気泡を防ぎ、アルミホイールに完璧な仕上がりを実現する
もし、アルミホイールに粉末コーティングを施したことがあるなら、オーブンから取り出した直後に気泡が発生するという悩みを知っているはずです。本当にイライラしますよね。せっかく準備をしても、粉末の表面が急激に硬化してしまい、空気や溶剤が表面下に閉じ込められてしまうのです。つまり、欠陥がそのまま残ってしまうのです。
スムーズな塗装の秘訣
ここで役立つのが、高密度の赤外線ランプです。ここで目指すのは「急速な平滑化」です。 つまり、化学反応が起こってすべてが固定される前に、粉末が溶けて流れ、ガラスのような滑らかな表面になるのです。 一般的な対流式オーブンでは、空気を加熱し、その空気が部品を加熱するだけです。

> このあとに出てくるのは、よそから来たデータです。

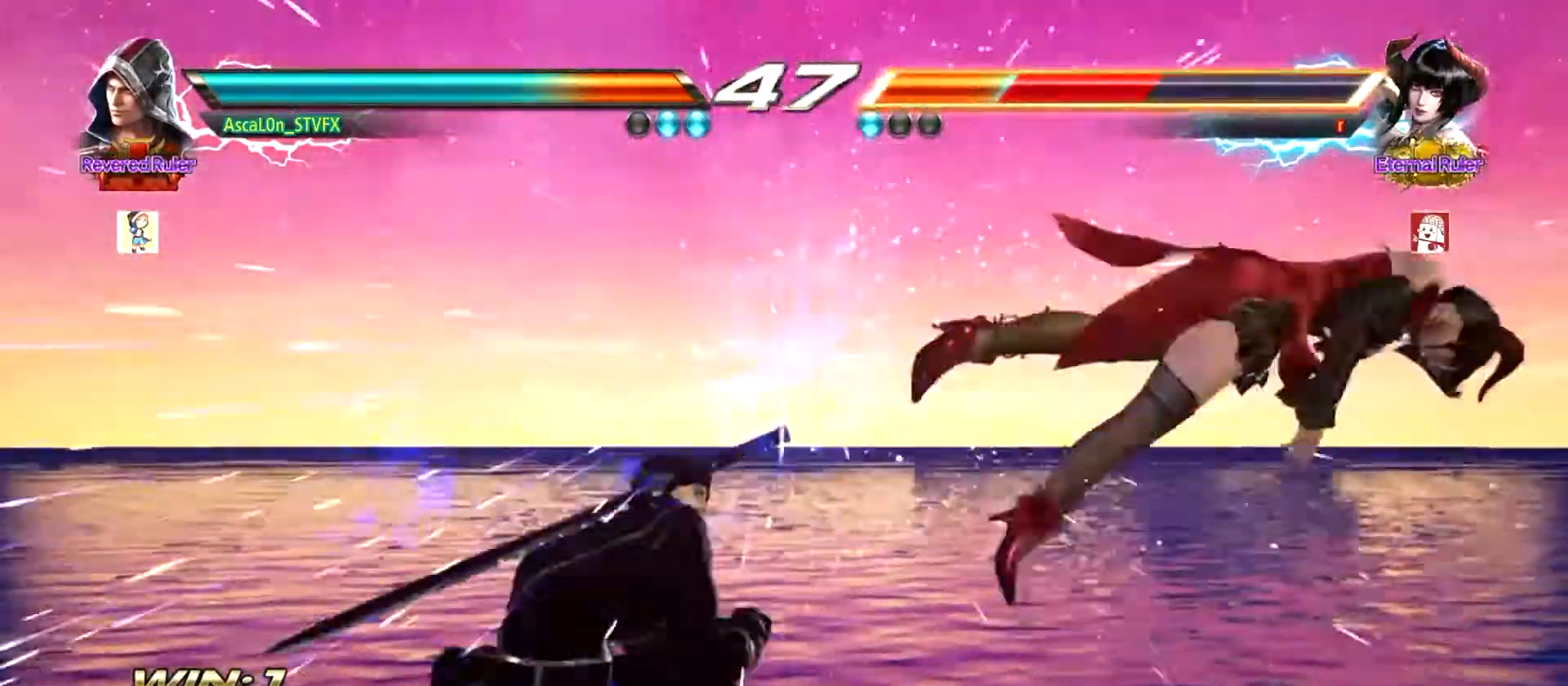
{"buttons": [], "left_stick": "right", "events": [[434, "CROSS", "up"], [434, "SQUARE", "down"], [501, "SQUARE", "up"]]}
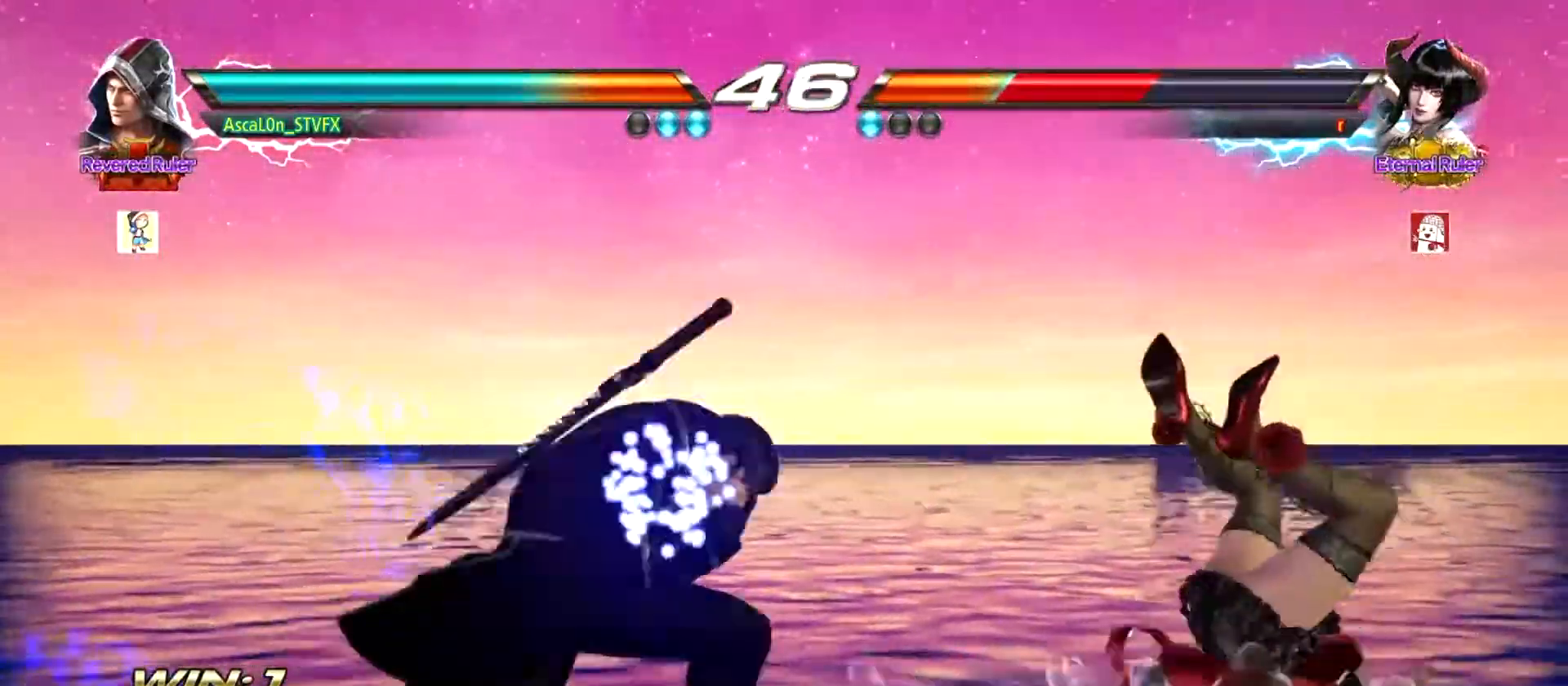
{"buttons": [], "left_stick": "up-right", "events": [[33, "left_stick", "center"], [234, "left_stick", "up-right"], [367, "SQUARE", "down"], [417, "SQUARE", "up"]]}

しかし、高密度の赤外線はコーティング層の奥深くまで浸透し、粉末層の底部を迅速に溶解温度まで上げることができます。そうすれば、閉じ込められていたガスが外に出て行くのです。
単に高温にするだけではダメ
ただ単に温度を上げるだけでは不十分です。そうすると、避けたい「表面が硬くなる」という現象が起こってしまいます。 私たちは、このシステムを複数のゾーンに分けて設計します。ランプとホイールの距離や出力を調整することで、熱の分布を最適化できます。そうすることで、粉末に少し時間を与えて、平らになるのを待ちます。その結果、鏡のように滑らかな表面が得られます。気泡やピンホールもありません。まさにプロレベルの仕上がりです。
代償
ただし、高密度の赤外線は狭い空間で大きな効果を発揮しますが、その一方で冷却に大きな負担がかかります。 もし、赤外線ゾーンを出た後に部品を適切に冷却しなければ、「熱影響」が発生します。その結果、コーティングが黄色く変色したり、ホイールの壁が薄い場合は変形してしまうこともあります。 ですから、コンベヤーの速度とランプの出力を正確に調整する必要があります。もしバランスが崩れると、ホイールの端部分が過剰に硬化してしまい、また最初からやり直すことになります。